FRAME_COUNT_SKEW_TOLERANCE	`float`	5.0	[sec]	The tolerance in frame number in seconds.

Input

None.

Output

AUDIO0: : Matrix<float> type. Indexed, multichannel audio waveform data with rows as channels and columns as samples. Size of the column is equal to the parameter LENGTH. This output terminals is hidden by default. The output terminal corresponding to each device needs to be added manually.
NOT_EOF: : bool type. This indicates whether there is still input from the waveform to be processed. Used as an ending flag when processing the waveforms in a loop. When it is true, waveforms are loaded, and when it is false, reading is complete. true is output continuously.

Please see the figure 6.8 to add the output terminals to the node.

$\includegraphics[width=\linewidth ]{fig/modules/MultiAudioStreamFromMic_output1}$
Step 1: Right click on MultiAudioStreamFromMic and then, click Add Output

$\includegraphics[width=\linewidth ]{fig/modules/MultiAudioStreamFromMic_output2}$
Step 2: Type AUDIO0 in the input field for Name of Add Output and then, click Add

$\includegraphics[width=\linewidth ]{fig/modules/MultiAudioStreamFromMic_output3}$
Step 3: The output terminal, AUDIO0, is added to the node

$\includegraphics[width=\linewidth ]{fig/modules/MultiAudioStreamFromMic_output4}$
Step 4: Repeat from Step 1 to Step 3 to add the output terminals as needed

Figure 6.8: Steps to add output terminals

Parameter

LENGTH, ADVANCE, CHANNEL_COUNT, SAMPLING_RATE, DEVICETYPE, GAIN: : Refer the parameter of the AudioStreamFromMic node.
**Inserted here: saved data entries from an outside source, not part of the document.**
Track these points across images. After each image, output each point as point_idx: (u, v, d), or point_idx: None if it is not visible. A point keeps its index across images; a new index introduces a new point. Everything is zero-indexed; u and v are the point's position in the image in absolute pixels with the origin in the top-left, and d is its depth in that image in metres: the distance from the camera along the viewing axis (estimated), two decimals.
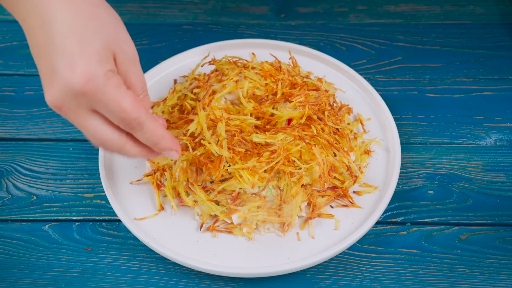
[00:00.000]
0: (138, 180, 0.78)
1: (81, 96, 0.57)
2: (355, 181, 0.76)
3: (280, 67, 0.83)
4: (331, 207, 0.76)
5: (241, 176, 0.71)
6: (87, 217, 0.80)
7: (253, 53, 0.91)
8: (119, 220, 0.79)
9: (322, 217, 0.75)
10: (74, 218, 0.80)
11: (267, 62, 0.84)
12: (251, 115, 0.79)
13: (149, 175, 0.77)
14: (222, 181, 0.72)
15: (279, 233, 0.73)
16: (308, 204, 0.75)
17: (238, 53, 0.92)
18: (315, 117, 0.77)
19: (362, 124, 0.83)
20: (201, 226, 0.74)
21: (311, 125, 0.77)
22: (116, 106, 0.58)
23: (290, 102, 0.78)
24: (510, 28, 1.03)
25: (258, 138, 0.74)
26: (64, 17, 0.57)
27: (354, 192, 0.77)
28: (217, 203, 0.73)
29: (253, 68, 0.83)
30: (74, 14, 0.57)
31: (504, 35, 1.02)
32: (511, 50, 1.00)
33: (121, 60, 0.61)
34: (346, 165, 0.76)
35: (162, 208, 0.75)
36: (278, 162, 0.72)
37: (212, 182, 0.73)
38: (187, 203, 0.74)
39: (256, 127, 0.78)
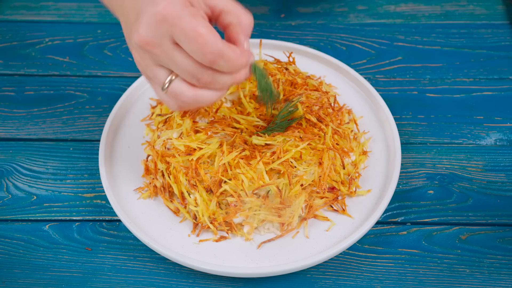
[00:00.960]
0: (141, 188, 0.78)
1: (162, 22, 0.58)
2: (349, 187, 0.76)
3: (286, 68, 0.83)
4: (332, 207, 0.76)
5: (241, 180, 0.71)
6: (87, 217, 0.80)
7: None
8: (119, 220, 0.79)
9: (317, 219, 0.75)
10: (74, 218, 0.80)
11: (267, 61, 0.84)
12: (248, 114, 0.79)
13: (149, 184, 0.77)
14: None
15: (279, 233, 0.73)
16: (305, 205, 0.75)
17: None
18: (314, 119, 0.77)
19: (356, 124, 0.83)
20: (201, 227, 0.74)
21: (312, 127, 0.77)
22: (192, 31, 0.58)
23: (291, 101, 0.78)
24: (511, 28, 1.03)
25: (258, 140, 0.74)
26: None
27: (349, 192, 0.77)
28: (218, 204, 0.73)
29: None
30: None
31: (504, 35, 1.02)
32: (511, 50, 1.00)
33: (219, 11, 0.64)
34: (347, 173, 0.76)
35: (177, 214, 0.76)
36: (275, 162, 0.72)
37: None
38: (189, 203, 0.74)
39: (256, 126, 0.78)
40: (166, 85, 0.62)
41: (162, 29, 0.59)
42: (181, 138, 0.76)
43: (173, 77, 0.62)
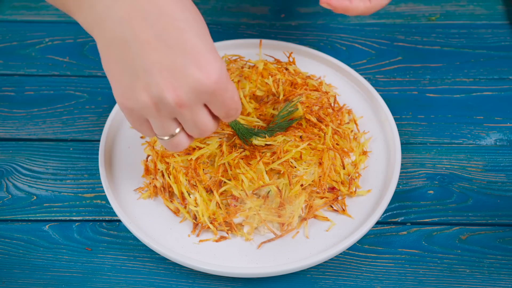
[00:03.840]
0: (141, 188, 0.78)
1: (209, 94, 0.55)
2: (349, 187, 0.76)
3: (286, 68, 0.83)
4: (332, 207, 0.76)
5: (241, 180, 0.71)
6: (87, 217, 0.80)
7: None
8: (119, 220, 0.79)
9: (317, 219, 0.75)
10: (74, 218, 0.80)
11: (267, 61, 0.84)
12: (248, 114, 0.79)
13: (149, 184, 0.77)
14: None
15: (279, 233, 0.73)
16: (305, 205, 0.75)
17: (238, 53, 0.91)
18: (314, 119, 0.77)
19: (356, 124, 0.83)
20: (201, 227, 0.74)
21: (312, 127, 0.77)
22: (232, 100, 0.57)
23: (291, 101, 0.78)
24: (511, 28, 1.03)
25: (258, 140, 0.74)
26: (180, 11, 0.54)
27: (349, 192, 0.77)
28: (218, 204, 0.73)
29: (253, 67, 0.83)
30: (184, 6, 0.55)
31: (504, 35, 1.02)
32: (511, 50, 1.00)
33: None
34: (347, 173, 0.76)
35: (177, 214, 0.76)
36: (275, 162, 0.72)
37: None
38: (189, 203, 0.74)
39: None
40: (171, 137, 0.60)
41: (203, 97, 0.56)
42: None
43: (179, 130, 0.60)
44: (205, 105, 0.58)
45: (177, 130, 0.60)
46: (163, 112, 0.57)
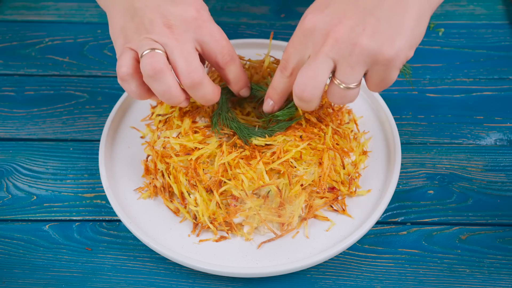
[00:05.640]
0: (141, 188, 0.78)
1: (193, 23, 0.68)
2: (349, 187, 0.76)
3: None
4: (332, 207, 0.76)
5: (241, 180, 0.71)
6: (87, 217, 0.80)
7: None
8: (119, 220, 0.79)
9: (317, 219, 0.75)
10: (74, 218, 0.80)
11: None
12: (248, 114, 0.79)
13: (149, 184, 0.77)
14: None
15: (279, 233, 0.73)
16: (305, 205, 0.75)
17: (238, 53, 0.91)
18: (314, 119, 0.77)
19: (356, 124, 0.83)
20: (201, 227, 0.74)
21: (312, 127, 0.77)
22: (221, 35, 0.70)
23: (291, 101, 0.78)
24: (511, 28, 1.03)
25: (258, 140, 0.74)
26: None
27: (349, 192, 0.77)
28: (218, 204, 0.73)
29: (260, 61, 0.83)
30: None
31: (504, 35, 1.02)
32: (511, 50, 1.00)
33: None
34: (347, 173, 0.76)
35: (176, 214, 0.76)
36: (275, 162, 0.72)
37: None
38: (189, 203, 0.74)
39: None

These values are the same for each device.
DEVICE: : string type. A list of identification names required to access the device. Specify identification names of multiple devices separated by space characters. Each separated identification name of a device is the same as DEVICE of AudioStreamFromMic .
FRAME_COUNT_SKEW_TOLERANCE: : float type. The tolerance in frame number in seconds.

6.1.2.5 Details of the node

This node is an enhanced version of AudioStreamFromMic to deal with multiple devices. Each device specified in the list of devices separated by blank space of the DEVICE parameter corresponds to each output terminal AUDIO arranged in ascending order of the serial number. In the FRAME_COUNT_SKEW_TOLERANCE parameter, specify the timing to correct the difference in the number of frames. When the difference between the maximum value and the minimum value in the speech waveform data from multiple devices reaches the value specified by FRAME_COUNT_SKEW_TOLERANCE, the data that is the maximum will be deleted by the amount equivalent to the value specified in the FRAME_COUNT_SKEW_TOLERANCE parameter.